Irish pig producers produced 1350kg of pigmeat per sow in 1990 (with an FCE from weaning to sale of 2.45).  This figure has improved to 2,549 kg of pig carcase weight/sow in 2021 and an average FCE of 2.39 from weaning to sale.  This was achieved by increased output/sow/year (i.e. 21.9 up to 28.1 pigs produced/sow/year) and increased slaughter weights (82 kg liveweight in 1990 up to 118.4kg liveweight in 2021).  While the drop in FCE weaning to sale is very small (2.45 to 2.39) it is very significant particularly when you factor in the rise in sale weight (as the FCE increases as the pigs get heavier).

The output of pigmeat produced per sow has increased greatly between 1990 and 2021 as shown above.  During this time there has also been a strong focus  on reducing inputs, in particular reducing feed usage per kg of pigmeat produced along with achieving greater efficiency in the use of other inputs  (such as energy, healthcare products, etc).  This is evident in the crude protein levels in diets used in 1990 compared to the reduced levels used today which has resulted in reduced excretion of surplus organic nitrogen in the pig manure. 

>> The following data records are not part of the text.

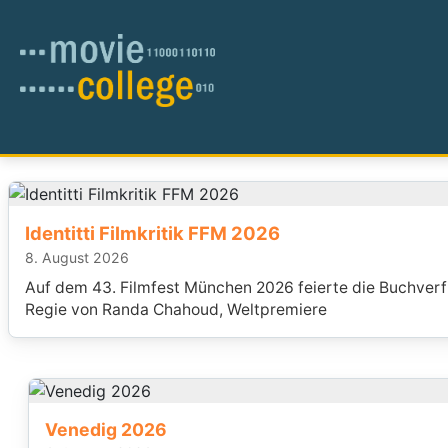
Identitti Filmkritik FFM 2026
8. August 2026
Auf dem 43. Filmfest München 2026 feierte die Buchverfi
Regie von Randa Chahoud, Weltpremiere
Venedig 2026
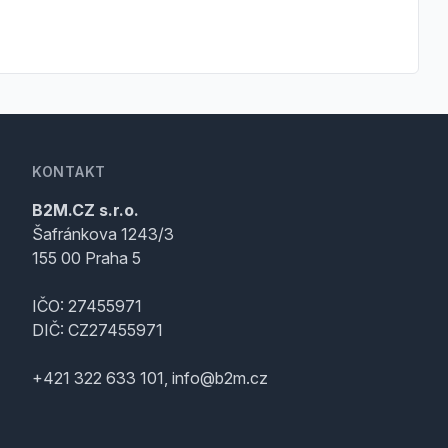
KONTAKT
B2M.CZ s.r.o.
Šafránkova 1243/3
155 00 Praha 5
IČO: 27455971
DIČ: CZ27455971
+421 322 633 101, info@b2m.cz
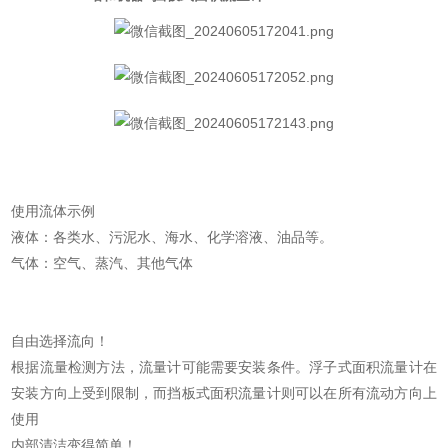
使用流体示例
液体：各类水、污泥水、海水、化学溶液、油品等。
气体：空气、蒸汽、其他气体
自由选择流向！
根据流量检测方法，流量计可能需要安装条件。浮子式面积流量计在
安装方向上受到限制，而挡板式面积流量计则可以在所有流动方向上
使用
内部清洁变得简单！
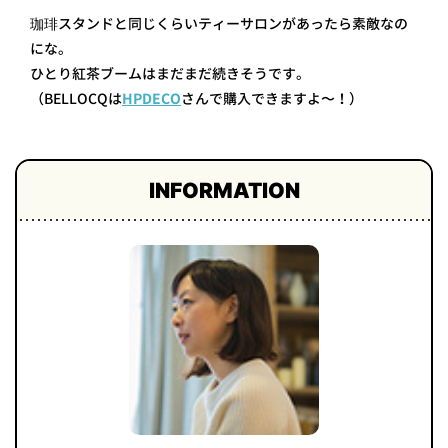
珈琲スタンドと同じくらいティーサロンがあったら素敵なの
にな。
ひとり紅茶ブームはまだまだ続きそうです。
（BELLOCQは
HPDECO
さんで購入できますよ〜！）
INFORMATION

Also the level of phosphorus (P) excreted by pigs has greatly reduced from a figure of 26kg/sow plus progeny / annum in the early 1990s to a current level of 17 kg/sow plus progeny/annum.  This was achieved through more accurate formulation of diets on a digestible P rather than a total P basis, and by the use of phytase enzyme to improve the digestibility of plant bound P in the feed ingredients.

All of the changes through the years have improved the sustainability of the production process.  There is room for further progress and new technologies and innovations should further enhance the “sustainability” credentials of the sector.